From the lectures he attends in Cholon, Loye has also learned his political lessons: “Did not the Vietcong stand for that which every Vietnamese wanted; rights for ethnic and religious minorities, an end to corruption and venality, the crushing of the landlords, the lowering of taxes?” (59). To become a member of the Party, which he wants badly, he works as a laborer at an AID mission, picking up information that he can pass on about the destination of rice shipments, and he also studies at the tactical school, waiting for a chance to carry out a mission that will impress his superiors. The chance arrives with the summons to a pagoda, where a Buddhist bonze, who is in reality a Party man, offers him a command in the Koho hills of his youth. He must stop the montagnard cooperation with Diem and the Americans by protecting the coolie caravans. The Koho sector is particularly important because of the American agent known as Erohé, the Elephant (Coltart’s tribal name). Loye is to win the Koho chief, Yé, away from this alliance and either discredit or kill the white man Erohé. Besides Loye’s desire to carry out the mission successfully and gain the confidence of the party cadres, he has an additional, personal motivation: Coltart’s wife, Ilouha, was originally promised to him.

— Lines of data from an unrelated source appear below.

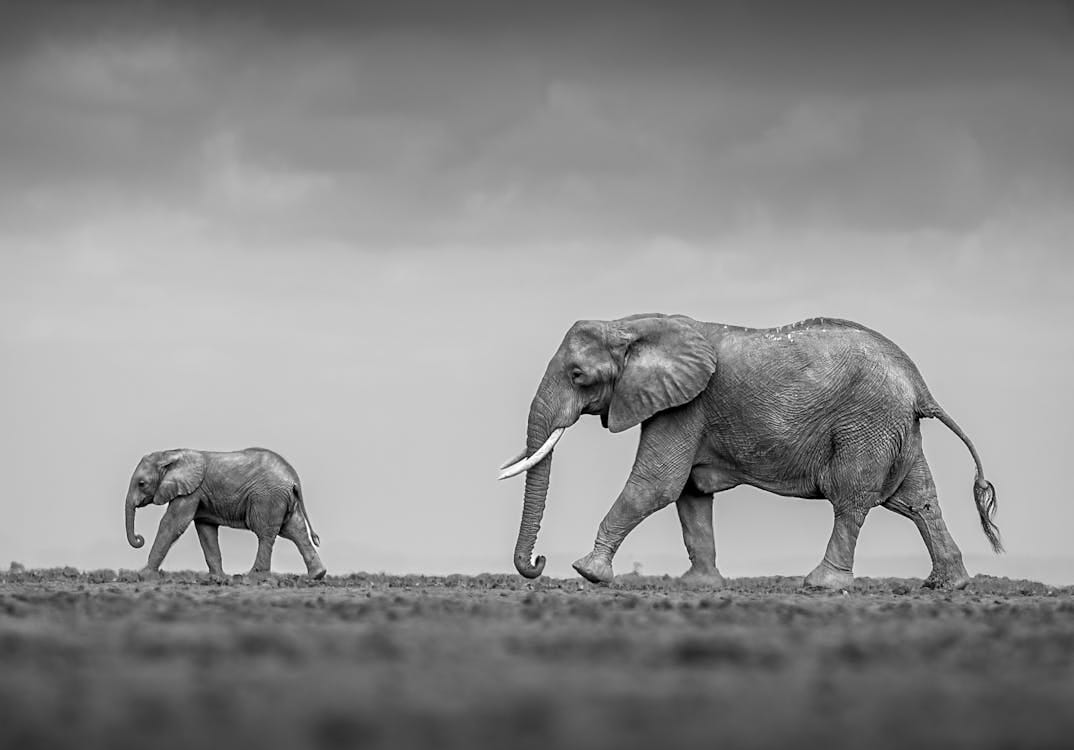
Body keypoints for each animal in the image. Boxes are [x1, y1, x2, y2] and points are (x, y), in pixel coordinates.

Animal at [123, 444, 324, 580]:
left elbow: (172, 523)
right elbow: (206, 530)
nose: (139, 538)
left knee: (266, 533)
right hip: (284, 500)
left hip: (268, 497)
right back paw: (317, 575)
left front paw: (143, 575)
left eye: (142, 484)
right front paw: (218, 578)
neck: (170, 454)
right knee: (296, 531)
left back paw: (251, 577)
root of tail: (294, 478)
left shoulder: (191, 490)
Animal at [498, 311, 1000, 588]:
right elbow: (690, 496)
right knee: (918, 500)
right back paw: (948, 585)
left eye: (578, 375)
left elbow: (656, 485)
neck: (632, 324)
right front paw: (700, 585)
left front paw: (588, 572)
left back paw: (822, 585)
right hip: (896, 427)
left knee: (851, 499)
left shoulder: (685, 406)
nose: (539, 563)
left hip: (868, 422)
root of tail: (919, 385)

Loye shows his military skills at careful planning and swift execution while leading a raid on the montagnard mission and hospital, Notre Dame du Bois. At the same time, he is ruthless and cruel in action, murdering the kindly French priest, Father Dupleix, who once patched up his wounds, and even decapitating him, impaling his head on a stake, and stuffing his genitals in his mouth. This ghastly atrocity is justified as a means of luring Coltart out of the hills. “He was a little sorry about the business of having to kill the priest, but he was a Boc [white man] and undoubtedly an enemy of the people” (150), a formulation that sacrifices personal feelings to political necessity and is probably intended to reveal the presumed Communist tendency to substitute slogans for analysis. The two antagonists are both expert in the practice of war, but Coltart is contrasted favorably with Loye precisely because of his commitment to people—the montagnards, Yé, Ilouha, even his mendacious boss, Englehardt—over political slogans.